In Forecasting Signal (2021), on view at Commonwealth and Council, condensed moisture from a dehumidifier drips onto a burlap sack primed with graphite powder, causing beads of black ink to trickle onto a white canvas. This sculpture could be a kind of oracle, divulging its prophecy in washes of stain, just as the drips of black ink could feign sweat, tears, blood, or any of the other traces of human presence that are sanitized away in the climate-controlled storage facilities of museums. It speaks to the fact that bodies will generate meaning even under excessive structures of confinement, just as they will continue to break down and turn to dust, despite our most fastidious efforts to conserve them.
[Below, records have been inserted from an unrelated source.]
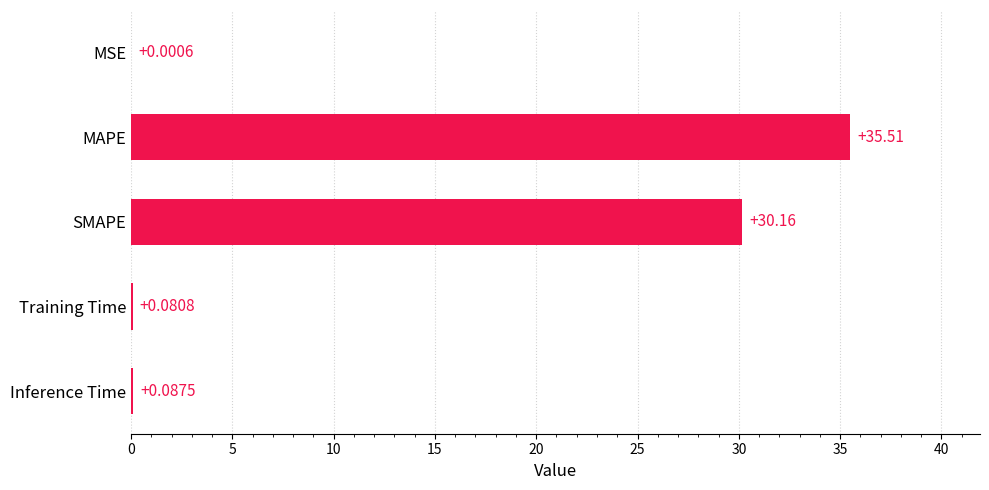

Between Training Time and MAPE, which is larger?

MAPE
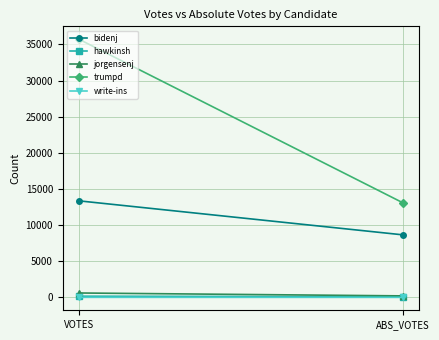

What is the sum of all jorgensenj values?

814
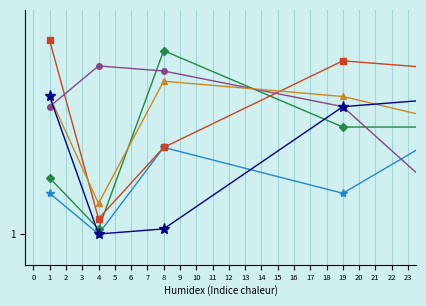

Does the chart have visible grid lines?

Yes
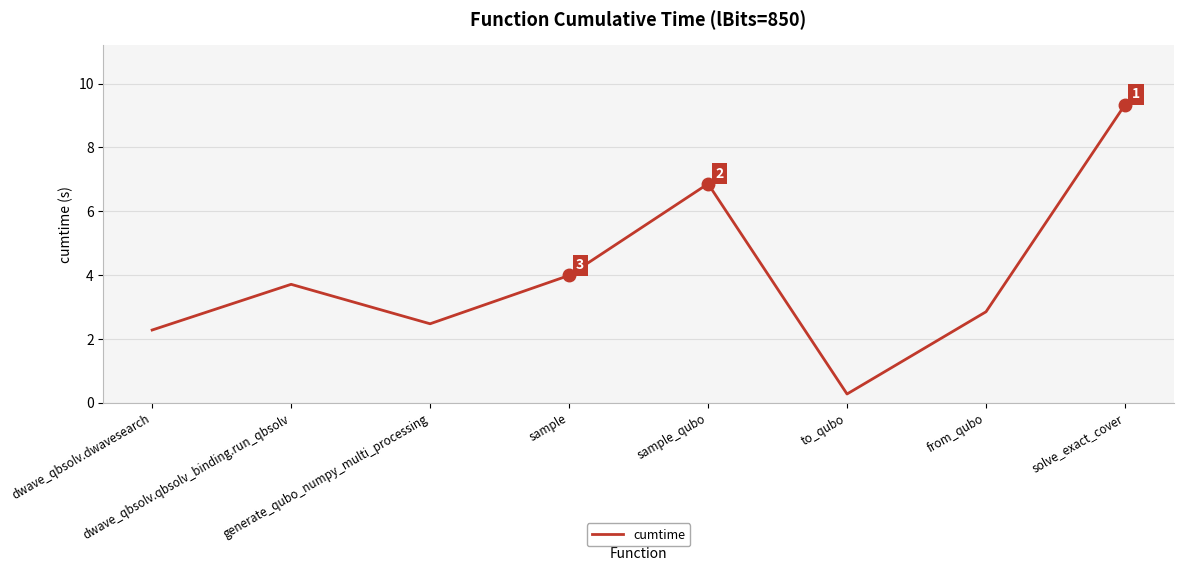

Between to_qubo and generate_qubo_numpy_multi_processing, which is larger?

generate_qubo_numpy_multi_processing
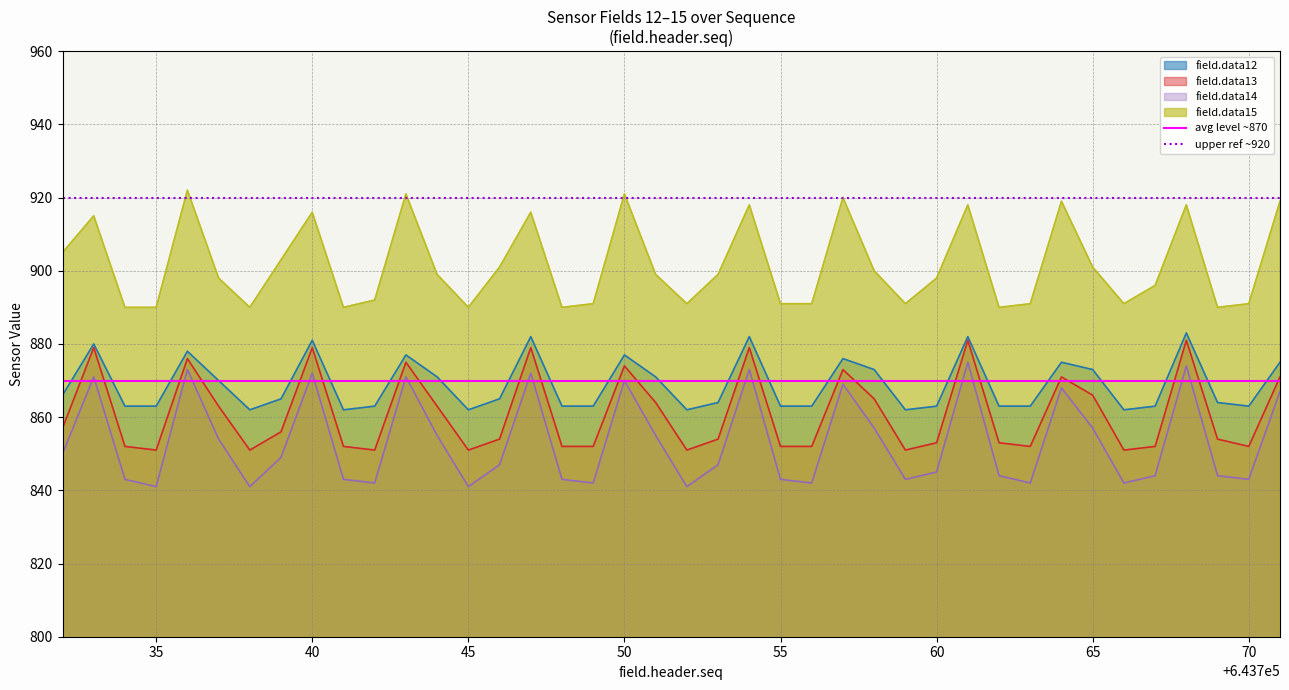

What is the minimum value for avg level ~870?

870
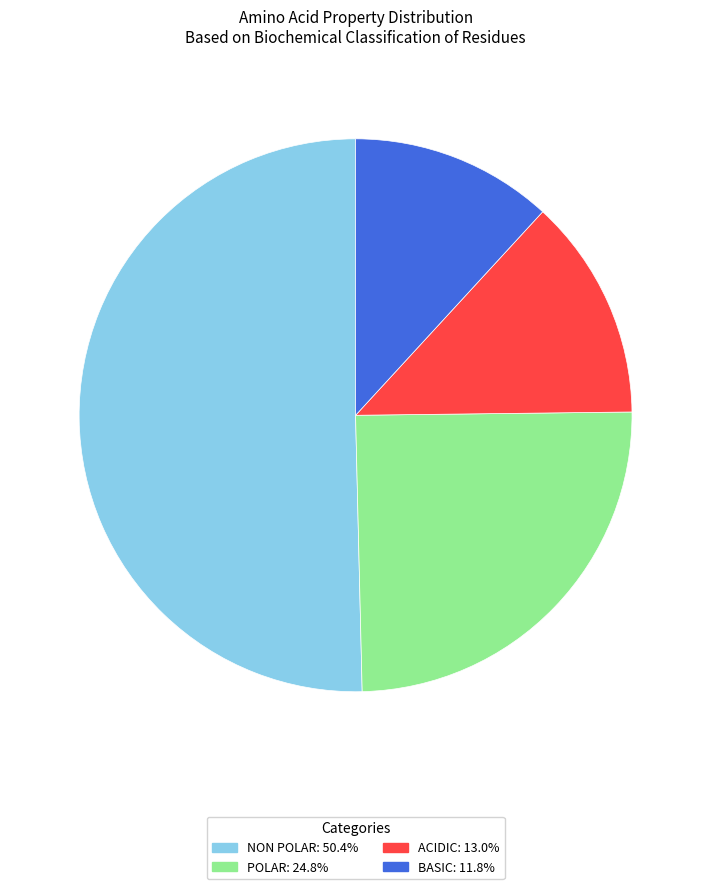

Is there any slice that represents more than half of the pie?

Yes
To recognize this process as part of an entangled cycle is to disrupt the symbolic “us” and “them” distinction on which museums are founded.
The dust in Precipitation for an Arid Landscape similarly blurs the illusion of coherent boundaries between personhood and objecthood. It connects the bodies moving through the space in the present and the past, in a way giving agency back to those rendered immobile by ethnographic interpretations. In an early conversation about the work, Porras-Kim described the reunion of dust with rain as an act of “spiritual repatriation.”14 This characterization may be a scoff directed at the recent phenomenon of “digital repatriation,” wherein museums issue digital surrogates of artifacts in lieu of returning them physically to their cultures of origin. The importance her own gesture places on objects’ cultural and spiritual import doesn’t attempt to be a fix-all for the injuries of the past, but it does begin to call into question the limits of existing paradigms that disregard these qualities altogether. The failure to care for archeological objects whose makers and owners were afforded few or no legal rights seems inevitable, given these limits.
We emerge from the encounter with a sense of incompleteness, with the troubled recognition that the work of undoing our ongoing ethnographic present is never done.
Mariana Fernández is a writer and curator living in New York.